Hinduism is a new term, introduced by the British, and does not do justice to the great variety of views, of philosophies, of gods, of rituals and to the huge body of knowledge that is contained in the Vedas, which includes ‘worldly’ subjects like medicine, economy, astronomy, mathematics, architecture, arts and so on. In fact, Hindus don’t see a dichotomy between worldly and sacred. All is a manifestation of the one great, invisible Brahman or Ishwara.

Hindus don’t feel the need to pledge that they only follow one particular human being. They are free to choose what suits them best to connect with the Divine, which the Vedas claim is one’s innermost essence. No need to identify with only one strand of the many possible helpful strands, which have emerged over many millennia.

An example from my own experience: In my early years in India some 35 years ago, most of the foreigners I met identified as Buddhists. Most of them also felt that Buddhism was superior to Hinduism. They were attending teachings by their root lama. I met several of those lamas. Once, a French girl wanted me to join her and take an initiation from a high Tibetan lama.
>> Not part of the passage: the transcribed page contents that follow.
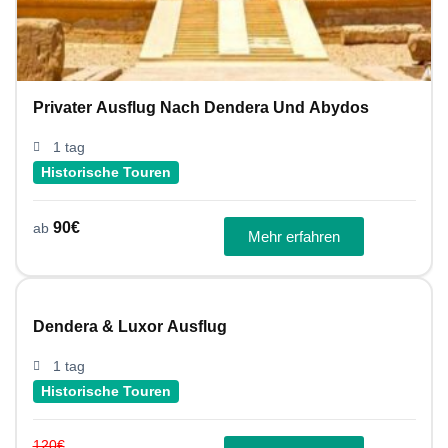
Privater Ausflug Nach Dendera Und Abydos
1 tag
Historische Touren
90
€
ab
Mehr erfahren
Dendera & Luxor Ausflug
1 tag
Historische Touren
120
€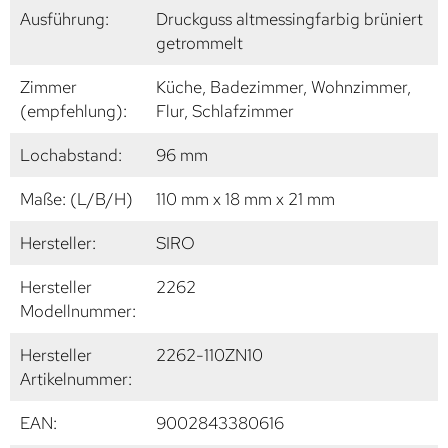
Ausführung:
Druckguss altmessingfarbig brüniert
getrommelt
Zimmer
Küche, Badezimmer, Wohnzimmer,
(empfehlung):
Flur, Schlafzimmer
Lochabstand:
96 mm
Maße: (L/B/H)
110 mm x 18 mm x 21 mm
Hersteller:
SIRO
Hersteller
2262
Modellnummer:
Hersteller
2262-110ZN10
Artikelnummer:
EAN:
9002843380616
It was clear that if one wanted to take the initiation, one had to become Buddhist by ‘taking refuge’. So I told her that I don’t want to limit myself and keep my freedom. She felt I was missing a great chance and a few days later, she said, she had talked to the lama and I could take part without taking refuge. I did. Next time, I visited another lama and his first words were: “Oh Maria, you are now a Buddhist.” My spontaneous reaction: “No, I am not…”

In 1985, I had a chance together with two German friends to spend over an hour with HH the Dalai Lama. I mentioned that I had met several Hindu sages and was greatly impressed by Indian philosophy. The Dalai Lama asked whether I think that the concept of Atman in Hinduism makes any difference to Buddhism. I was sure that it does not and quoted from the Upanishads “Ayam Atma Brahman” (This Atman is Brahman). I was however not sure, whether the Dalai Lama saw it also like this.

A few weeks later, I met Sakia Trizin, the head of the Sakya sect of Tibetan Buddhism, and asked him, “What is the difference between Buddhism and Hinduism?” Immediately, he replied: “The concept of Atman”.

Buddhist monks have to study plenty of Buddhist texts, and I guess, to mark a basically non-existent border to Hinduism, they learn that Atman signifies a kind of separate entity. Some philosophers may see it like this, but Advaita Vedanta does not.

Hindus respect Buddha. Buddha is even seen as an avatar. He is one of their own. Hindus do not feel the need for a demarcation to other views. They are the least dogmatic of all and have the most profound philosophy as a solid basis for the manifold ways of connecting with the all-pervading Divinity for which (though formless and nameless) they have varied names.